Les débats difficiles autour du cas de Vincent Lambert ont montré, une fois de plus, l’importance des "directives anticipées", instaurées, en 2005, par la Loi Leonetti, et qui permettent, pour le cas où l’on ne serait plus en état de le faire, de dire ce que l’on souhaite, pour sa fin de vie. Or, on sait que 13% seulement des français, ont rédigé ces directives. Nous revenons aujourd'hui avec la psychanalyste Claude Halmos sur cette délicate question qui se pose à tous.
franceinfo : Quelles raisons pourraient expliquer les réticences de ceux qui n'ont toujours pas rédigé ces directives anticipées ?
Claude Halmos : Je crois que ce pourcentage de 13% montre clairement que l’idée de la mort peut susciter des angoisses suffisamment fortes, pour empêcher que soient posés des actes que chacun sait, pourtant, nécessaires.
Est-ce que vous pouvez nous en dire plus, sur ces angoisses ?
Elles renvoient certainement d’abord à l’image, en grande partie impensée, que nous avons de la mort. Et qui semble ne pas avoir évolué au même rythme que la science. Parce qu’une personne en proie, aujourd’hui, à la peur de la mort, en a souvent une représentation qui n’est sans doute pas très éloignée de celle qu’en avaient les gens, à l’époque où, parce qu’on ne savait ni l’expliquer, ni surtout la faire reculer, on la représentait sous la forme d’un personnage terrifiant qui surgissait, quand il le décidait, armé de sa faux, pour abattre quelqu’un et lui prendre sa vie.
Pourquoi garderait-on cette image terrifiante de la mort ?
Probablement parce qu’elle traduit le sentiment de totale impuissance que nous avons, face à la mort. La mort est la seule limite dont on sait que l’on ne pourra pas l’éviter. Et la terreur que peut engendrer cette impuissance, est encore aggravée par la façon dont on meurt, dans notre société.
Parce que, d’une certaine façon, on y meurt souvent deux fois. Une personne est déclarée morte, au moment où sa vie s’arrête. Mais elle est souvent déjà morte auparavant, une première fois, sur le plan symbolique. Parce qu’en la transformant en objet de la toute-puissance des autres, on lui a nié, parce qu’elle était très âgée et (ou) malade, son statut de personne à part entière, dont la parole et les volontés doivent être respectées.
Mais les "directives anticipées" doivent permettre, précisément, d’éviter cela ?
Bien sûr. Mais les rédiger oblige à se confronter à l’idée que l’on va mourir un jour, et donc à sa peur. Et l’on repousse le moment de le faire, comme l’on voudrait repousser celui de sa mort.

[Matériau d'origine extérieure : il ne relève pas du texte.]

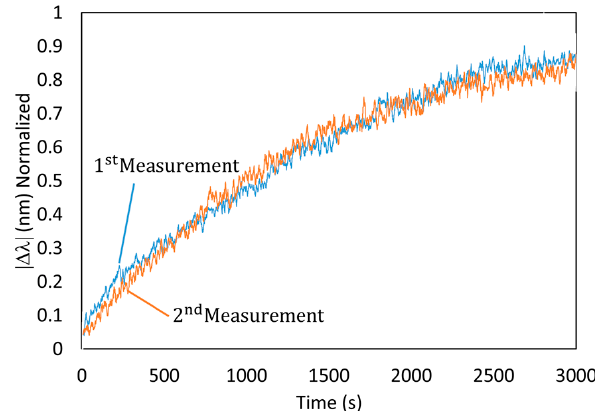
Figure 9. Regeneration of the optical fiber sensor. Repeatability of the sensor under 20 ppb of mercury after its regeneration in a dilute nitric acid solution. The final wavelength-shift is very similar in both cases, and the response slope is even more stable.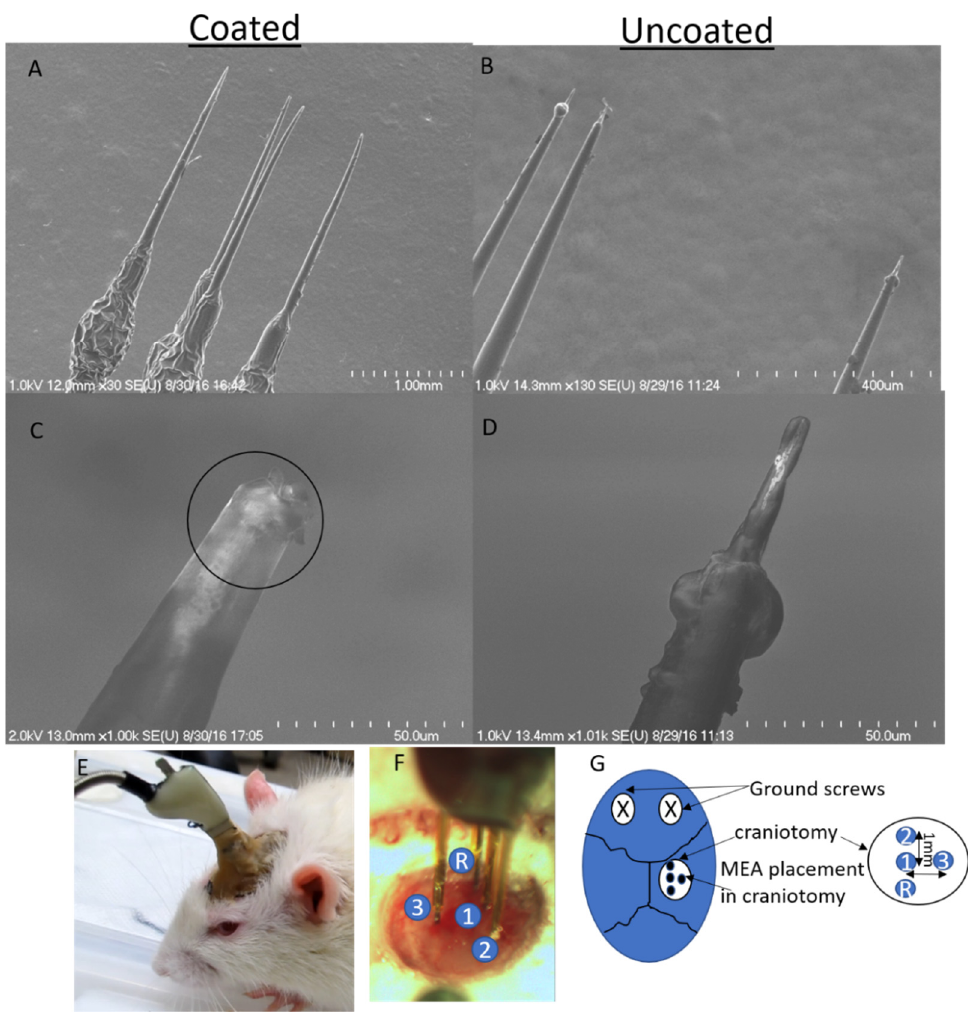
Figure 5. ( A ) Commercially available 3-channel tungsten microarrays (Microprobes, LLC.) with one reference electrode dip-coated with brain-like soft composites. Representative uncoated tips in control arrays are shown in ( B ). Close-up images of a representative dip-coated probe ( C ) show that the recording site (circled) is completely covered with the composite compared to the representative uncoated probes ( D ). Representative image of the implanted array in the rat somatosensory cortex is shown in ( E , F ). Relative recording probes sites are marked in ( F ). A schematic showing the relative placement of ground screws and MEA is shown in ( G ).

Il faudrait donc, pour aider les gens à rédiger ces directives, reconnaître l’existence, et la puissance de leurs peurs. Et faire en sorte qu’ils se sentent soutenus, collectivement, pour les affronter. Ce qui supposerait de travailler à faire changer l’image de la grande vieillesse et de la mort. En permettant, par des mesures concrètes, qu’elles deviennent des étapes, à part entière, de la vie ; dont chacun saurait qu’il est possible de les vivre, aussi dignement que les précédentes.